They jokes
Why are mountains so funny? -- Because they are hill areas.
Why do heterosexual men like to receive an anonymous blowjob at an adult bookstore? Because they don't want gay men and bisexual men in the LGBT community to find out that they also like getting their cocks sucked by men, but they don't want gay and bisexual men in the LGBT community to find out.
Why doesn't China have a cricket team?
They always eat the bat.
Stop hating on pedos; at least they drive slow in a school zone, smh 🤣
Three men are traveling through the desert when their single camel dies. They walk for a while, but then it becomes night. Desperate for shelter, they suddenly stumble across a tent, and inside are three beautiful women. The men were not only lost but horny, too, so they begin to have sex with the women. But the tent belongs to a prince, and these three women were his wives, so he is very angry when he arrives an hour later and sees three strangers having sex with his wives. He tells the three men he will chop off their penises as punishment, in some way relating to their job. He asks the first man what his job is:
The guy says, "I'm a fireman."
The prince says, "Then we'll burn your dick off!"
The second guy says, "I'm an employee at the shooting range."
The prince says, "Then we'll shoot your dick off!"
The third guy smiles and says, "I'm a lollipop salesman."
Memes
me when i realized that buildings don't make earth any heavier cuz all the materials were already used on it.
Why are Americans so bad at chess?
They lost 2 towers.
Why can’t orphans say "I’m in the ghetto?" Because they can’t say "I’m in a home."
A boy walks in on his parents having sex. "What are you doing to my mother?!" the boy screams at his father, and runs out of the room.

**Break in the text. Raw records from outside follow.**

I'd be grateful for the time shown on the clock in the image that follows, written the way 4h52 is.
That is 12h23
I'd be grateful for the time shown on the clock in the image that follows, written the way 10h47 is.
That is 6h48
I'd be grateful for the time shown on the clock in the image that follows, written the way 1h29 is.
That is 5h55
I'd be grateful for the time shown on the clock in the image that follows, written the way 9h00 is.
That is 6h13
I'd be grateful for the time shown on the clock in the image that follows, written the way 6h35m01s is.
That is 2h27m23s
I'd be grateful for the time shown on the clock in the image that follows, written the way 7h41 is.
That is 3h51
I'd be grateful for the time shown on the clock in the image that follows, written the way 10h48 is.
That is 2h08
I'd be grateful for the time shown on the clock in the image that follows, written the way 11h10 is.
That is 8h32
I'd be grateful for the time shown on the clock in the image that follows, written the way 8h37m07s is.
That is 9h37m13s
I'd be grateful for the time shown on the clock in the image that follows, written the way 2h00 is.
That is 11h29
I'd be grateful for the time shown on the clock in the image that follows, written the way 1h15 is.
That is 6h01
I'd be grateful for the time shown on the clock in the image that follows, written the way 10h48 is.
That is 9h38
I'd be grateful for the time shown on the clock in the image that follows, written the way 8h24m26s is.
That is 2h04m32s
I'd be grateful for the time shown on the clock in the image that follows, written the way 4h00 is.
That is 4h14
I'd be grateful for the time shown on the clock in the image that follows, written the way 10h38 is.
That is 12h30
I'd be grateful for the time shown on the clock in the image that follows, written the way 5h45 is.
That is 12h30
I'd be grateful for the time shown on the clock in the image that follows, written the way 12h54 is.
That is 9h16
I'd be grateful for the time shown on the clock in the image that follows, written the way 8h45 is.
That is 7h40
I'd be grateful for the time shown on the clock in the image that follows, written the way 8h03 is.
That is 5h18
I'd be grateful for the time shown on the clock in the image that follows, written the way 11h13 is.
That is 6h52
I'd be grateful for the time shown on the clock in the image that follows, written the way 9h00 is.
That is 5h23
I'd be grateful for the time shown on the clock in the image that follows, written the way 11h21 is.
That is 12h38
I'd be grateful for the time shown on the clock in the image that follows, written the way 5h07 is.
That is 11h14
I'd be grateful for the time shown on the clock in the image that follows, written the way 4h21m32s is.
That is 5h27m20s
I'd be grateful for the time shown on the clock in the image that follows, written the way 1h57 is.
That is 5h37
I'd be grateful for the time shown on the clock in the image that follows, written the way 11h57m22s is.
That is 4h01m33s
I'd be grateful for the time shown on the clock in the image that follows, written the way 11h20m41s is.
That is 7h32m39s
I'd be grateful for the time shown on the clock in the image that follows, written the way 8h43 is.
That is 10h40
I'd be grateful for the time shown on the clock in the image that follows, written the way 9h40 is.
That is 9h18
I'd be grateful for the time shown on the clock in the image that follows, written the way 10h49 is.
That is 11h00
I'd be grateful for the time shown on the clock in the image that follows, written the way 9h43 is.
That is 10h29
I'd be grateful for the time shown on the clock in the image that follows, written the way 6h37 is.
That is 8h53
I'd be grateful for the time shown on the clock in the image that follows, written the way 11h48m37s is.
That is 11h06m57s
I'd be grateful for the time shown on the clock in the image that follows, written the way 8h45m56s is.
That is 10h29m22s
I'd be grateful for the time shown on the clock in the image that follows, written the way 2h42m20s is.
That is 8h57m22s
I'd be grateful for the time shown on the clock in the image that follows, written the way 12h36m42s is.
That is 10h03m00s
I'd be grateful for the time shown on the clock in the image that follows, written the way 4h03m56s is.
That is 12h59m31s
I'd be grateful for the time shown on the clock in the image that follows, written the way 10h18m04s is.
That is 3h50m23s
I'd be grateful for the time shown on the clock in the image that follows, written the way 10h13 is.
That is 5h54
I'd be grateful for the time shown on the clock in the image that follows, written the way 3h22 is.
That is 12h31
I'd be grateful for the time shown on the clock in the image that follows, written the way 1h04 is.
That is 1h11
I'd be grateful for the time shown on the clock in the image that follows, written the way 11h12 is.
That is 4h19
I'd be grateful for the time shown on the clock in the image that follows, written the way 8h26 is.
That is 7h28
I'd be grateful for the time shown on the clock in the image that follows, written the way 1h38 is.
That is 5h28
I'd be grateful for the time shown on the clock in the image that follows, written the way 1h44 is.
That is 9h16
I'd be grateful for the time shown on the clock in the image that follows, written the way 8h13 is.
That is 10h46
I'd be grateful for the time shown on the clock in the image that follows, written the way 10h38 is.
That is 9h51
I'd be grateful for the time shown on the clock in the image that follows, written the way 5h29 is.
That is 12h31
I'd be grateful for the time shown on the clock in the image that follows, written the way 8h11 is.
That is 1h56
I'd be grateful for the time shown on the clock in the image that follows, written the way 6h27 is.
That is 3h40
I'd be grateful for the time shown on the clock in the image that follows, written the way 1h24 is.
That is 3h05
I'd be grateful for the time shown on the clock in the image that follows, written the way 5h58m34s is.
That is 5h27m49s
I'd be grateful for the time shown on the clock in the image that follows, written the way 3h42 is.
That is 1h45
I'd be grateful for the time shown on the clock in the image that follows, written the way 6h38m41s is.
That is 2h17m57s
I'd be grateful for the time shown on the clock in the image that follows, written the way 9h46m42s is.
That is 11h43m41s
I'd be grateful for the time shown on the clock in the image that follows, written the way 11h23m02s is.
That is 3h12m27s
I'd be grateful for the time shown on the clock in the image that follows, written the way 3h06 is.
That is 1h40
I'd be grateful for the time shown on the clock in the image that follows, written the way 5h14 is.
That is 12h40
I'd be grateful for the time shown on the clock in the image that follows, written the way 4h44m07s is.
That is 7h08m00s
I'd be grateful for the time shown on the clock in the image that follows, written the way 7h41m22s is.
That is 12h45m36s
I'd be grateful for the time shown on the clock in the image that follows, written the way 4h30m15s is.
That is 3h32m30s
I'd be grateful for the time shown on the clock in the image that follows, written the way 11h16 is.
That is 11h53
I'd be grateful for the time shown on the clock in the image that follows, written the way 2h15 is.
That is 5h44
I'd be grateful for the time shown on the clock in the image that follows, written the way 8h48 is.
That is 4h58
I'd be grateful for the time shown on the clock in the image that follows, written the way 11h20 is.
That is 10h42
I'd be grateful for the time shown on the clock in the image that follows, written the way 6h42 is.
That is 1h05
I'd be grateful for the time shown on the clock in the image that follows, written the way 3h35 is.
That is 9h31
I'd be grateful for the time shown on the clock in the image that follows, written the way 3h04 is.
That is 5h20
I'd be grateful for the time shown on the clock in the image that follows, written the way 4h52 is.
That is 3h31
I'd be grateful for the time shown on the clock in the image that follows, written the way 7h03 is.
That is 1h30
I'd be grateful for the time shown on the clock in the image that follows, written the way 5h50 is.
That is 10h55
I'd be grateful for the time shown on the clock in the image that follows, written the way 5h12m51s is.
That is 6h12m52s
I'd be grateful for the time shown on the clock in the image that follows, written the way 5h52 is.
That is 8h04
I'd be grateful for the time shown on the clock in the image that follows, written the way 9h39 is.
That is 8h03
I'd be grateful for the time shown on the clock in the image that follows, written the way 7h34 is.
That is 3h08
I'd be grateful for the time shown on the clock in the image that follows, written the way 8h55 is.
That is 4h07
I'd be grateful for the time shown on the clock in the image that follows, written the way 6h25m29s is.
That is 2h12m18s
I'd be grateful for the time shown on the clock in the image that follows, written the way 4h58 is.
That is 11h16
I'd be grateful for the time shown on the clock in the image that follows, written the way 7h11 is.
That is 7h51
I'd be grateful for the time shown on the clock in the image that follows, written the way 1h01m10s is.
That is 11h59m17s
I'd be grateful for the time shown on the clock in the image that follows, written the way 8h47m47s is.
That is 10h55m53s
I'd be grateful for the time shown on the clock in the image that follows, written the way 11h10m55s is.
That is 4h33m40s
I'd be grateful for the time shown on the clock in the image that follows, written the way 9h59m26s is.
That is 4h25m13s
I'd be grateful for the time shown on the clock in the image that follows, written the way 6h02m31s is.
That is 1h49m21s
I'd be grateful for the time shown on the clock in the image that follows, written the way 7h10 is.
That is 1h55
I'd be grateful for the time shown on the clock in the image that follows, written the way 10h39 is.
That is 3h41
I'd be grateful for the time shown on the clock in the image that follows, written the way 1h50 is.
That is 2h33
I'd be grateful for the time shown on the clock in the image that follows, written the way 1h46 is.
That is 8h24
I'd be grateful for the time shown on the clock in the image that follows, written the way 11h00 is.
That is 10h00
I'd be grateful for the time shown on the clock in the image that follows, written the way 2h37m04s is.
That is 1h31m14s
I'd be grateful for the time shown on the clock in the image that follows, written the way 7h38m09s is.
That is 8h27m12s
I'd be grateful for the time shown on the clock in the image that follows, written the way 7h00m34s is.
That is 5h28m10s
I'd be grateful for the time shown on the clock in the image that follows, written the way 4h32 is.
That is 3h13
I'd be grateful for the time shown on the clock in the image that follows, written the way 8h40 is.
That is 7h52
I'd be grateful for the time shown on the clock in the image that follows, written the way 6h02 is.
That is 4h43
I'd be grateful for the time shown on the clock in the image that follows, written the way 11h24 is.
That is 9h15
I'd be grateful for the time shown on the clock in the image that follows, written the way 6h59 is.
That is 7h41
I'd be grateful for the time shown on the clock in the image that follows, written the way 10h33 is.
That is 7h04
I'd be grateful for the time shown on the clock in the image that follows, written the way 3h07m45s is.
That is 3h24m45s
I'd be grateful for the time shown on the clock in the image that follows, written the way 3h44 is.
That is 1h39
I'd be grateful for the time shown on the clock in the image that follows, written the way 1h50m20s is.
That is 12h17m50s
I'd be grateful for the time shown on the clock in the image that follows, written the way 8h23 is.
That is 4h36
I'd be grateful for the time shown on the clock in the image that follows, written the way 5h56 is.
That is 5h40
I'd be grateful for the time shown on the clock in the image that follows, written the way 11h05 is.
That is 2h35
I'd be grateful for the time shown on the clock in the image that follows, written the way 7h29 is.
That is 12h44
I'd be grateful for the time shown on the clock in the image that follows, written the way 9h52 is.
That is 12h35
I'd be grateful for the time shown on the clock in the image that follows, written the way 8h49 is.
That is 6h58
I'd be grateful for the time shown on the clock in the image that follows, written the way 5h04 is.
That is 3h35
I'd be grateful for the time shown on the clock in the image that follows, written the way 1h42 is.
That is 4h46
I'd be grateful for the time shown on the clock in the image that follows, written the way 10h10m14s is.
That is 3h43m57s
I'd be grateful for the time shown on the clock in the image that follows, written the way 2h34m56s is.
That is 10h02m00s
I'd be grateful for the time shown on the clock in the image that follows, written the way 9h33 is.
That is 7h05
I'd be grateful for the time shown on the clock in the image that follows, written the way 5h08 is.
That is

Soon, the parents hear screams coming from the father's mother's room. They both go running. They see the little boy pumping into his grandmother like anything. "What are you doing to my mother?!" the father screams. "It's not so easy when it's your mother is it?" says the boy.
Why did Beethoven get rid of his chickens?
All they said was, "Bach, Bach, Bach..."
Whenever you're mad, just punch an orphan. What are they gonna do? Tell their parents?
What does Kim Kardashian and the ocean have in common?
They both have plastic in them.
It's funny how teachers are supposed to educate new lives, but only teach certain kids how much they want to commit suicide and how many ways there are.
Why do short people laugh when they run?
Because the grass tickles their balls.
Why don't phones wear glasses? Because they have contacts!
Why is it that if you donate a kidney, people love you? But if you donate five kidneys, they call the police.
Women: “Men used to go to war, now they go to clubs.”
Men: “Women used to fear their nudes getting leaked, now it’s $3.99.”
Ever wondered why Chinese kids don’t believe in Santa?
They made the toys.
Why don't you ever see hippos hiding in trees? Because they are really good at it.
My wife left me for an Indian guy. I know he's going to treat her well, I heard they worship cows.
Today a child asked if I was an angel. I asked why, and he said, "Mommy says that angels have marks on their wrists because they don't want to be in this world."